Manners

Reprise from my own meditations on quotations:

Quotations, too, participate in various genres. Some are illustrative, some are authoritative, some are epigraphs. And like drawings, quotations often need to be accompanied by words.
This leads me to an example. For the longest time, I resisted A.S. Neill's contention in Summerhill: A Radical Approach to Child Rearing that manners could not be taught. This opening to the chapter on "Manners" buckled against my experience and the wise practice of my parents who inculcated in me not only a sympathy for etiquette but also a moral value in treating everyone with dignity and respect. I sincerely thought that I was taught this. Neill tells it otherwise:
To have good manners means to think of others, no — to feel for others. One must be group-conscious, have the gift of putting oneself in the other man's shoes. Manners prohibit the wounding of anyone. To be mannerly is to have genuine good taste. Manners cannot be taught, for they belong to the unconscious.
Well. For ages, I just thought this was wrong. Until it dawned upon me that we have different meanings of "to teach". I now recall from the movies the line that proceed a wallop of a whipping: "I'm gonna teach ya a lesson." Teaching for me is less about pounding points into some one as seducing through mimesis: modelling discrete elements that are readily imitated and encouraging repetition with variation to make what is acquired innate.
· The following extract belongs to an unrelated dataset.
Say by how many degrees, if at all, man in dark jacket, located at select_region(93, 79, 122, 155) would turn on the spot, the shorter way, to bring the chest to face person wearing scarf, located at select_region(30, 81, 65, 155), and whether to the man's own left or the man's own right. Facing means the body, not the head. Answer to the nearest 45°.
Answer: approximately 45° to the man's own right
Most ironically, in my copy of Summerhill I had copied onto a yellow sticky a listing of virtues from the foreword by Eric Fromm and remarked how they aligned with the traditional cardinal virtues (prudence, temperance, justice and fortitude). And marvellously when I returned to the context, I found the important characterization of teaching as non-violent. See:
Neill shows uncompromising respect for life and freedom and a radical negation of the use of force. Children reared by such methods will develop within themselves the qualities of reason, love, integrity, and courage, which are the goals of Western humanistic tradition.
What is shown is open to imitation. What is sown without coercion is adopted without compunction. And sometimes not immediately. And sometimes not at all. It's the difference between teaching and learning.